Flood watch alert on Samsara's Weather Intelligence system
(Photo: Krystyna Shchedrina)

But the most ambitious feature may be StreetSense, an opt-in network that uses anonymized dashcam footage from across Samsara’s customer base to build a live stream of weather conditions across North America. Images are stripped of personally identifiable information and updated every 20 to 40 seconds.

The system also uses AI to translate complex weather alerts into short, spoken alert messages. These can be broadcast to drivers in real-time through their Samsara dashcams — alerting them to conditions ahead without needing to stop and check an app. “NWS has issued a flood watch for the West Texas mountain and plains region starting around noon. The Beyond crowd wants you safe,” the AI-generated voice said during a demo.

Voice AI meets customer service

One of the more surprising demos came midway through the keynote, when Sekar staged a live call between an AI voice assistant and himself, roleplaying as that taco shop manager. The AI rescheduled a delivery, texted a tracking link, and responded various requests.

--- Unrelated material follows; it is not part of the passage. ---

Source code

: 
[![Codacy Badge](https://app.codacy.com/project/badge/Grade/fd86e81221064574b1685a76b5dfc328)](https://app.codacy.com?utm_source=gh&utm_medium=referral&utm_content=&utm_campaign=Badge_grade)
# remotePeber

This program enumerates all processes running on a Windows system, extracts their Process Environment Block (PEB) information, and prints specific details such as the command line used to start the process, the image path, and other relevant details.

Had I not known this was AI in advance, I would not be able to tell – the voice used contractions, filler words like “umm” and “yep, real quick…”, and subtle hesitations — the kinds of imperfect, unscripted patterns that I once relied on to distinguish humans from AI. The crowd audibly reacted, laughing and murmuring as the voice handled the call, even more so after it suggested a taco recipe. When asked directly if it was an AI, it admitted so.

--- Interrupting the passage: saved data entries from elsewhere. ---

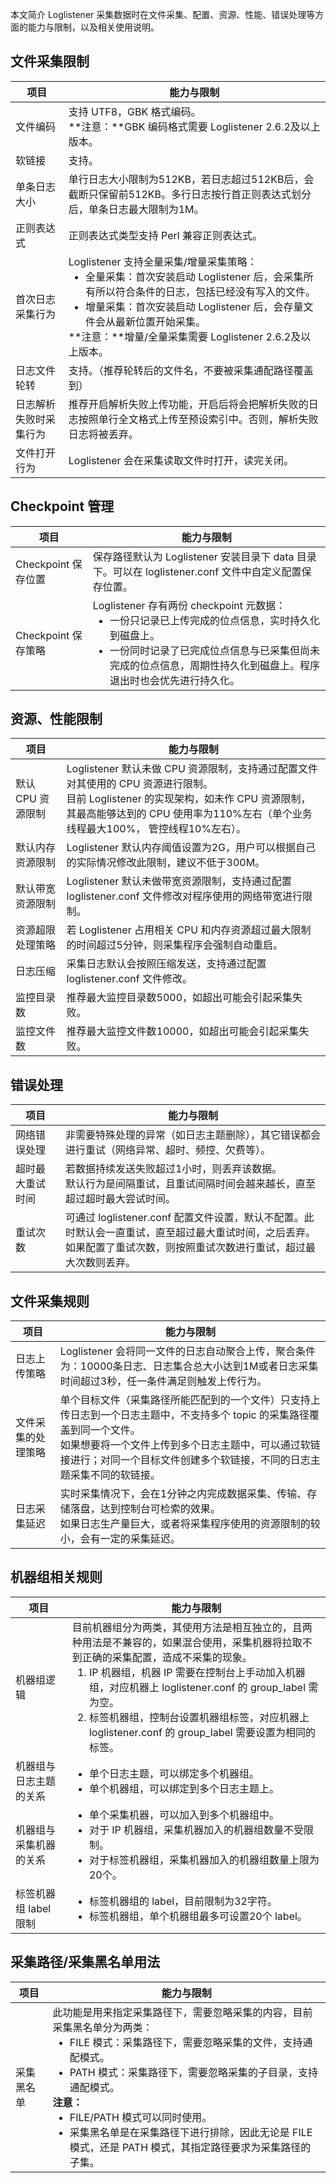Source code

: 本文简介 Loglistener 采集数据时在文件采集、配置、资源、性能、错误处理等方面的能力与限制，以及相关使用说明。

## 文件采集限制

| 项目 | 能力与限制 |
|---------|---------|
| 文件编码 | 支持 UTF8，GBK 格式编码。</br>**注意：**GBK 编码格式需要 Loglistener 2.6.2及以上版本。 |
| 软链接 | 支持。 |
| 单条日志大小 | 单行日志大小限制为512KB，若日志超过512KB后，会截断只保留前512KB。多行日志按行首正则表达式划分后，单条日志最大限制为1M。 |
| 正则表达式 | 正则表达式类型支持 Perl 兼容正则表达式。 |
| 首次日志采集行为 | Loglistener 支持全量采集/增量采集策略：<ul  style="margin: 0;"><li>全量采集：首次安装启动 Loglistener 后，会采集所有所以符合条件的日志，包括已经没有写入的文件。</li><li>增量采集：首次安装启动 Loglistener 后，会存量文件会从最新位置开始采集。</li></ul>**注意：**增量/全量采集需要 Loglistener 2.6.2及以上版本。|
| 日志文件轮转 | 支持。（推荐轮转后的文件名，不要被采集通配路径覆盖到） |
| 日志解析失败时采集行为 | 推荐开启解析失败上传功能，开启后将会把解析失败的日志按照单行全文格式上传至预设索引中。否则，解析失败日志将被丢弃。 |
| 文件打开行为 | Loglistener 会在采集读取文件时打开，读完关闭。 |


## Checkpoint 管理

| 项目 | 能力与限制 |
|---------|---------|
| Checkpoint 保存位置 | 保存路径默认为 Loglistener 安装目录下 data 目录下。可以在 loglistener.conf 文件中自定义配置保存位置。  |
| Checkpoint 保存策略  |  Loglistener 存有两份 checkpoint 元数据：<ul  style="margin: 0;"><li>一份只记录已上传完成的位点信息，实时持久化到磁盘上。</li><li>一份同时记录了已完成位点信息与已采集但尚未完成的位点信息，周期性持久化到磁盘上。程序退出时也会优先进行持久化。</li></ul>  |


## 资源、性能限制


| 项目 | 能力与限制 |
|---------|---------|
| 默认 CPU 资源限制  | Loglistener 默认未做 CPU 资源限制，支持通过配置文件对其使用的 CPU 资源进行限制。</br>目前 Loglistener 的实现架构，如未作 CPU 资源限制，其最高能够达到的 CPU 使用率为110%左右（单个业务线程最大100%， 管控线程10%左右）。   |
| 默认内存资源限制  | Loglistener 默认内存阈值设置为2G，用户可以根据自己的实际情况修改此限制，建议不低于300M。   |
| 默认带宽资源限制  | Loglistener 默认未做带宽资源限制，支持通过配置 loglistener.conf 文件修改对程序使用的网络带宽进行限制。   |
| 资源超限处理策略  | 若 Loglistener 占用相关 CPU 和内存资源超过最大限制的时间超过5分钟，则采集程序会强制自动重启。   |
| 日志压缩  | 采集日志默认会按照压缩发送，支持通过配置 loglistener.conf 文件修改。   |
| 监控目录数  | 推荐最大监控目录数5000，如超出可能会引起采集失败。   |
| 监控文件数  | 推荐最大监控文件数10000，如超出可能会引起采集失败。   |


## 错误处理

| 项目 | 能力与限制 |
|---------|---------|
| 网络错误处理  | 非需要特殊处理的异常（如日志主题删除），其它错误都会进行重试（网络异常、超时、频控、欠费等）。   |
| 超时最大重试时间  | 若数据持续发送失败超过1小时，则丢弃该数据。</br>默认行为是间隔重试，且重试间隔时间会越来越长，直至超过超时最大尝试时间。   |
| 重试次数  | 可通过 loglistener.conf 配置文件设置，默认不配置。此时默认会一直重试，直至超过最大重试时间，之后丢弃。</br>如果配置了重试次数，则按照重试次数进行重试，超过最大次数则丢弃。   |


## 文件采集规则

| 项目 | 能力与限制 |
|---------|---------|
| 日志上传策略  |  Loglistener 会将同一文件的日志自动聚合上传，聚合条件为：10000条日志、日志集合总大小达到1M或者日志采集时间超过3秒，任一条件满足则触发上传行为。  |
| 文件采集的处理策略  | 单个目标文件（采集路径所能匹配到的一个文件）只支持上传日志到一个日志主题中，不支持多个 topic 的采集路径覆盖到同一个文件。</br>如果想要将一个文件上传到多个日志主题中，可以通过软链接进行；对同一个目标文件创建多个软链接，不同的日志主题采集不同的软链接。   |
| 日志采集延迟  |  实时采集情况下，会在1分钟之内完成数据采集、传输、存储落盘，达到控制台可检索的效果。</br>如果日志生产量巨大，或者将采集程序使用的资源限制的较小，会有一定的采集延迟。  |


## 机器组相关规则

| 项目 | 能力与限制 |
|---------|---------|
| 机器组逻辑  | 目前机器组分为两类，其使用方法是相互独立的，且两种用法是不兼容的，如果混合使用，采集机器将拉取不到正确的采集配置，造成不采集的现象。<ol  style="margin: 0;"><li>IP 机器组，机器 IP 需要在控制台上手动加入机器组，对应机器上 loglistener.conf 的 group_label 需为空。</li><li>标签机器组，控制台设置机器组标签，对应机器上 loglistener.conf 的 group_label 需要设置为相同的标签。</li></ol> |
| 机器组与日志主题的关系  |  <ul  style="margin: 0;"><li>单个日志主题，可以绑定多个机器组。</li><li>单个机器组，可以绑定到多个日志主题上。</li></ul>  |
| 机器组与采集机器的关系  |  <ul  style="margin: 0;"><li>单个采集机器，可以加入到多个机器组中。</li><li>对于 IP 机器组，采集机器加入的机器组数量不受限制。</li><li>对于标签机器组，采集机器加入的机器组数量上限为20个。</li></ul>  |
| 标签机器组 label 限制  | <ul  style="margin: 0;"><li>标签机器组的 label，目前限制为32字符。</li><li>标签机器组，单个机器组最多可设置20个 label。</li></ul>  |



## 采集路径/采集黑名单用法


| 项目 | 能力与限制 |
|---------|---------|
| 采集黑名单  | 此功能是用来指定采集路径下，需要忽略采集的内容，目前采集黑名单分为两类：<ul  style="margin: 0;"><li>FILE 模式：采集路径下，需要忽略采集的文件，支持通配模式。</li><li>PATH 模式：采集路径下，需要忽略采集的子目录，支持通配模式。</li></ul>**注意：**<ul  style="margin: 0;"><li>FILE/PATH 模式可以同时使用。</li><li>采集黑名单是在采集路径下进行排除，因此无论是 FILE 模式，还是 PATH 模式，其指定路径要求为采集路径的子集。</li></ul>  |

This integration comes from Samsara’s investment in voice AI company HappyRobot, which has been deployed in customer service, payment collection, and driver recruiting workflows. “Our customers are using HappyRobot today to automate over a million interactions like this one every single week,” said co-founder and CEO of HappyRobot Pablo Palafox while on stage.

Driver safety redefined

At the same time, Samsara is expanding its safety suite with AI MultiCam — a 360-degree external camera system with pedestrian detection and real-time alerts, which will be available in summer. The cameras are designed for vehicles like school buses, refuse trucks, or box trucks operating in tight spaces.

In one demonstration, the system identified a cyclist in the truck’s blind spot and issued an alert to prevent a potential collision. MultiCam integrates with Samsara’s existing inward and road-facing cameras and is compatible with third-party camera systems.

AI also now contextualizes driver behavior. One dashcam clip showed a driver braking hard to avoid a striking a pedestrian. The system flagged it as “defensive driving” and rewarded the driver instead of penalizing them.

Mobile phone use — even when partially concealed — is detected by the system and automatically triggers targeted micro-training videos. Drivers receive coaching in ‘snackable’ formats rather than mandatory long videos.

A new AI-powered dashboard highlights drivers most at risk of causing the next incident, using over 30 variables like tenure, coaching history, time of day, and event severity. It also flags top performers and enables immediate recognition through a built-in rewards and communications platform.

system that recognized defensive driving
(Photo: Krystyna Shchedrina)

Worker safety beyond the cab

Rounding out the platform evolution, Samsara introduced a new Worker Safety system, also available in summer 2025, that includes a wearable device – that will be on the market later this year – built for rugged environments. It clips onto the outwear, includes an SOS button, speaker, and display, and lasts up to a year on one battery.

Instead of relying on cellular networks, the device sends signals to nearby Samsara-connected vehicles or mobile phones to reach the cloud. In an emergency, workers can record messages, transmit locations, or trigger real-time check-ins. Missed check-ins initiate automated alerts back to fleet managers who can tap into livestream data from the device.